Title :
Using Inter-comment Similarity for Comment Spam Detection in Chinese Blogs
Author :
Wang, Jenq-Haur ; Lin, Ming-Sheng
Author_Institution :
Nat. Taipei Univ. of Technol., Taipei, Taiwan
Abstract :
Blog has become one of the most popular ways of communication among social communities since blog posts can be replied, commented, and even shared to other users in a convenient way. All posts and comments, no matter good or bad, have to be manually coordinated by blog owners. In order to prevent comment spam, most blog sites provide challenge-response tests such as CAPTCHA to ensure that the response is from human, instead of automatically generated by a computer. However, these tests cannot prohibit spammers from manually leaving spam messages. Existing studies of Chinese blog comment spam only focus on comments containing hyperlinks, which only stand for a small portion of blog comment spam. In this paper, we propose to include inter-comment Jaccard similarity in the features in addition to the post-comment similarity, stop words ratio, and comment length for blog comment classification. In order to verify the effects of inter-comment similarity features, we compared several classification algorithms such as C4.5, Naïve Bayes, and Neural Network. Experimental results showed that the feature combination of inter-comment and post-comment similarity under the classification of C4.5 achieves the best performance.
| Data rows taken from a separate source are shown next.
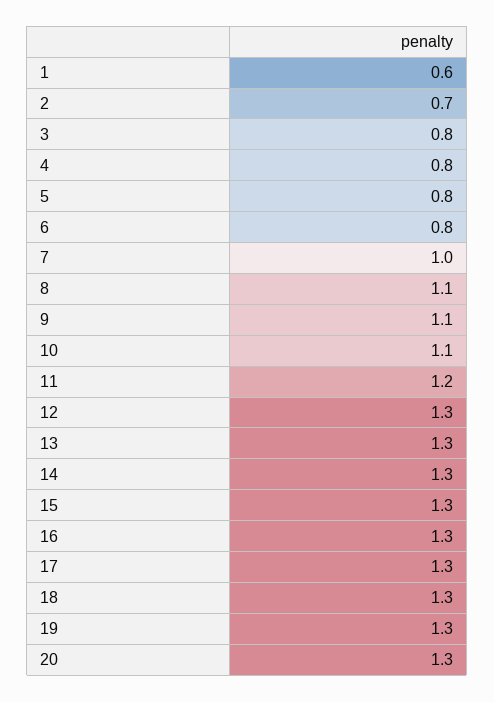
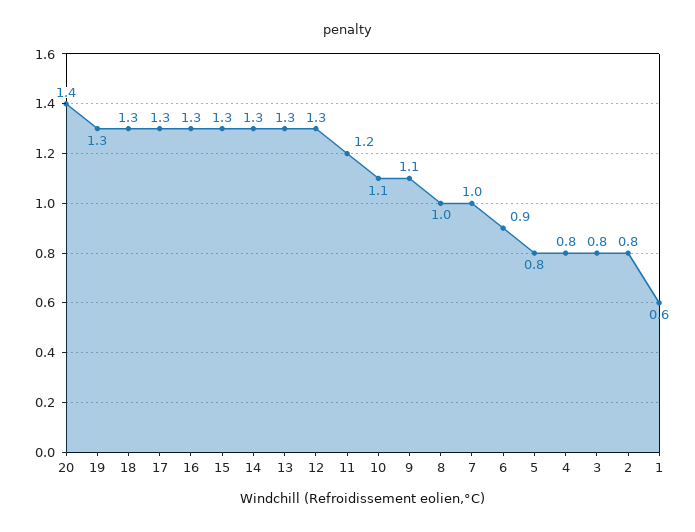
2: 0.7 -> 0.8
6: 0.8 -> 0.9
8: 1.1 -> 1
20: 1.3 -> 1.4

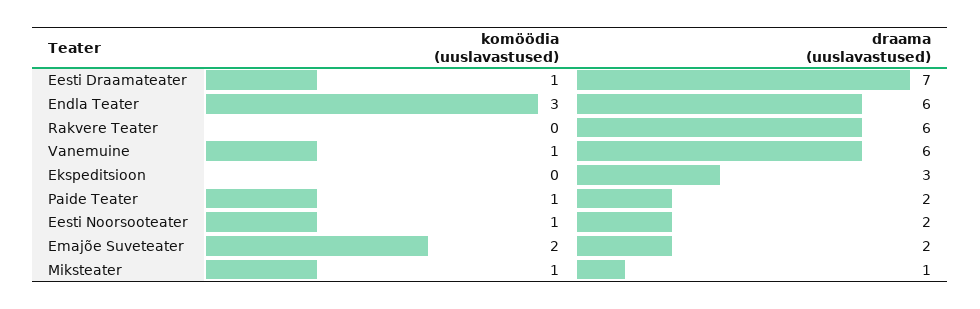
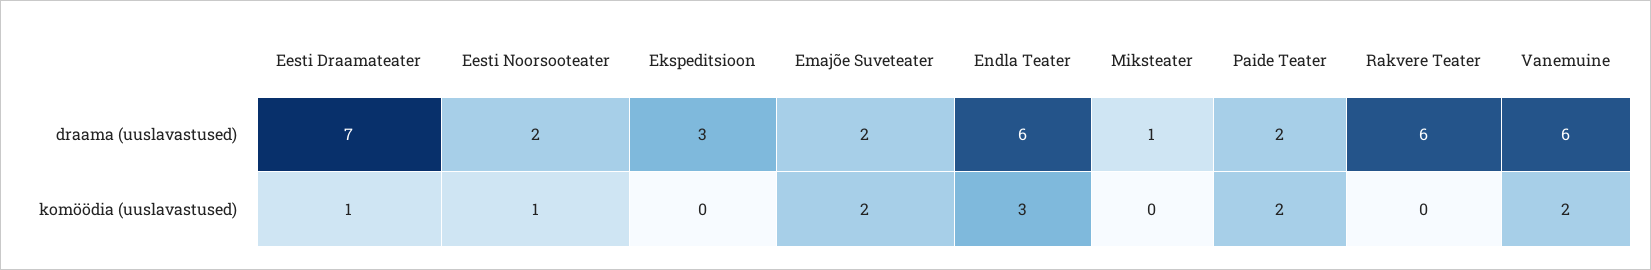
komöödia (uuslavastused), Vanemuine: 1 -> 2
komöödia (uuslavastused), Paide Teater: 1 -> 2
komöödia (uuslavastused), Miksteater: 1 -> 0

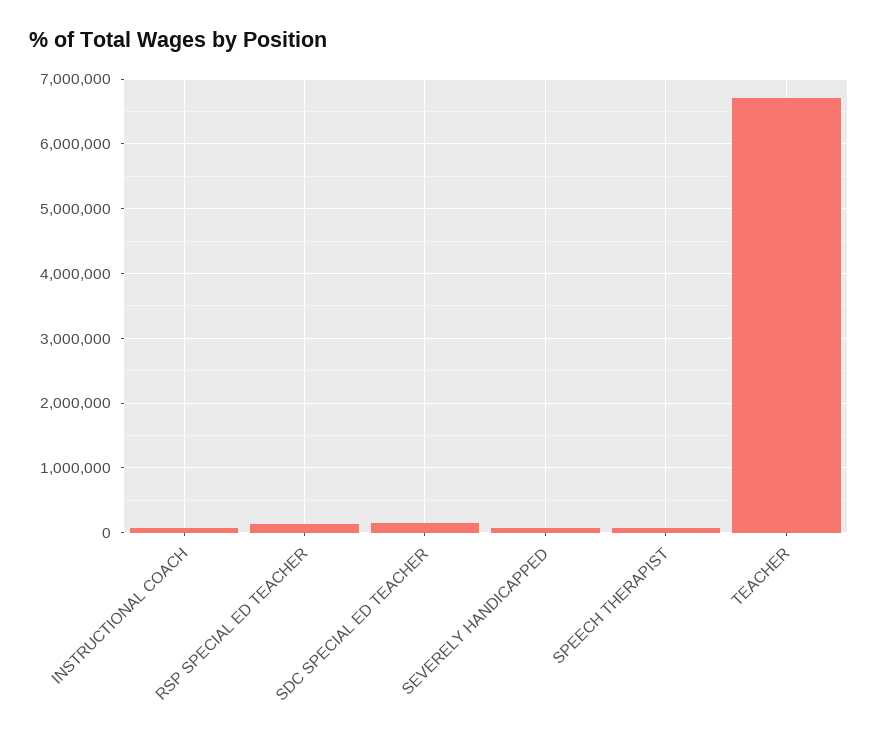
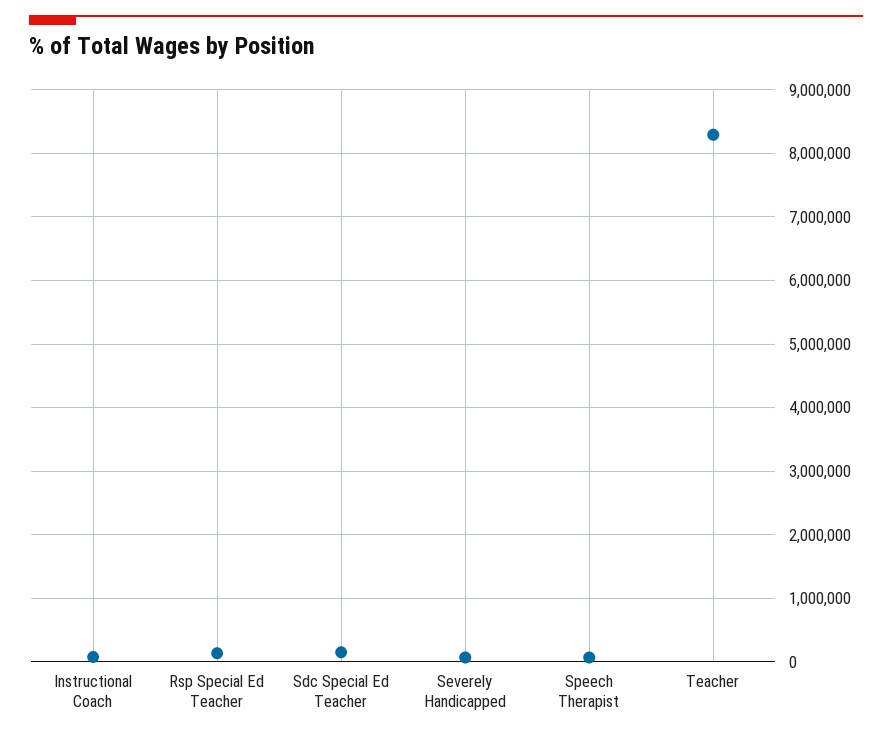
TEACHER: 6700000 -> 8300000

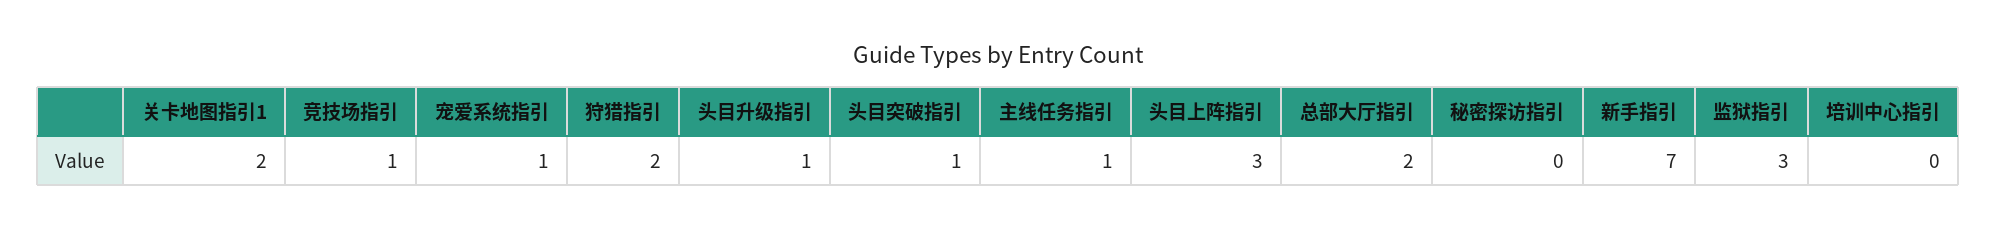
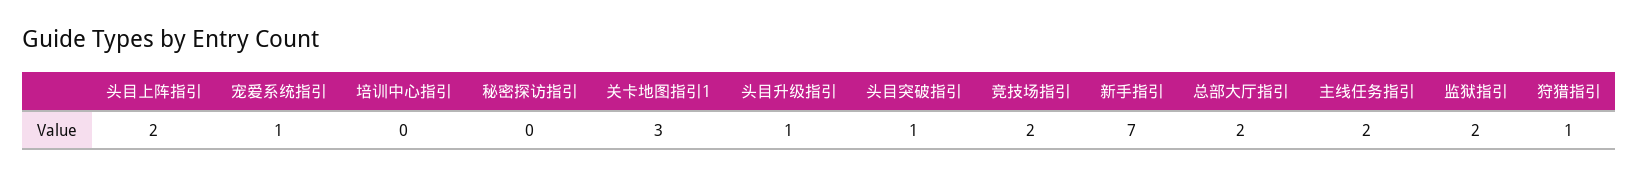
关卡地图指引1: 2 -> 3
竞技场指引: 1 -> 2
狩猎指引: 2 -> 1
主线任务指引: 1 -> 2
头目上阵指引: 3 -> 2
监狱指引: 3 -> 2

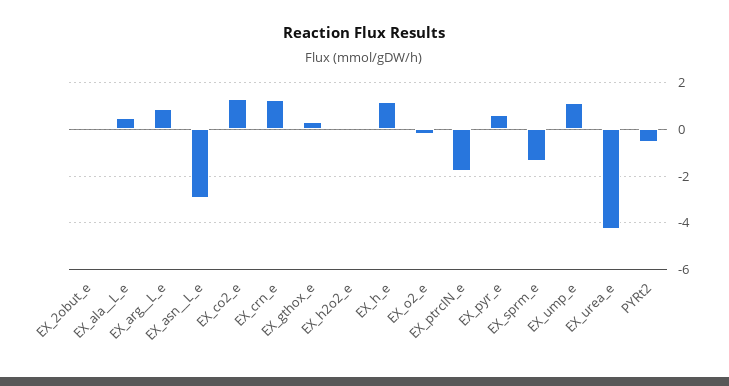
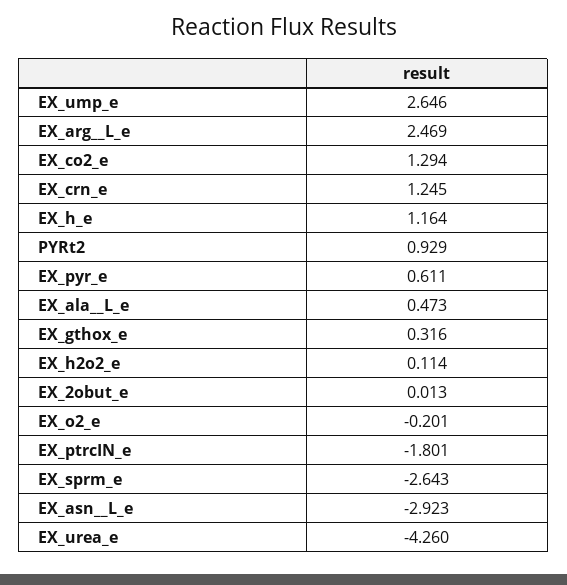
EX_arg__L_e: 1 -> 2.469
EX_sprm_e: -1.5 -> -2.643
EX_ump_e: 1 -> 2.646
PYRt2: -0.5 -> 0.929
This shows the effectiveness of the proposed inter-comment similarity feature for Chinese blog comment spam classification.
Keywords :
Web sites; pattern classification; unsolicited e-mail; C4.5; CAPTCHA; Chinese blog sites; Naive Bayes; blog comment classification; comment length; comment spam detection; comment spam message; hyperlinks; intercomment Jaccard similarity; neural network; post-comment similarity; social communities; stopword ratio; Accuracy; Blogs; Feature extraction; Strontium; Testing; Training; Unsolicited electronic mail; blog comment; comment spam detection; inter-comment similarity; short document classification;
Conference_Titel :
Advances in Social Networks Analysis and Mining (ASONAM), 2011 International Conference on
Conference_Location :
Kaohsiung
Print_ISBN :
978-1-61284-758-0
Electronic_ISBN :
978-0-7695-4375-8
DOI :
10.1109/ASONAM.2011.49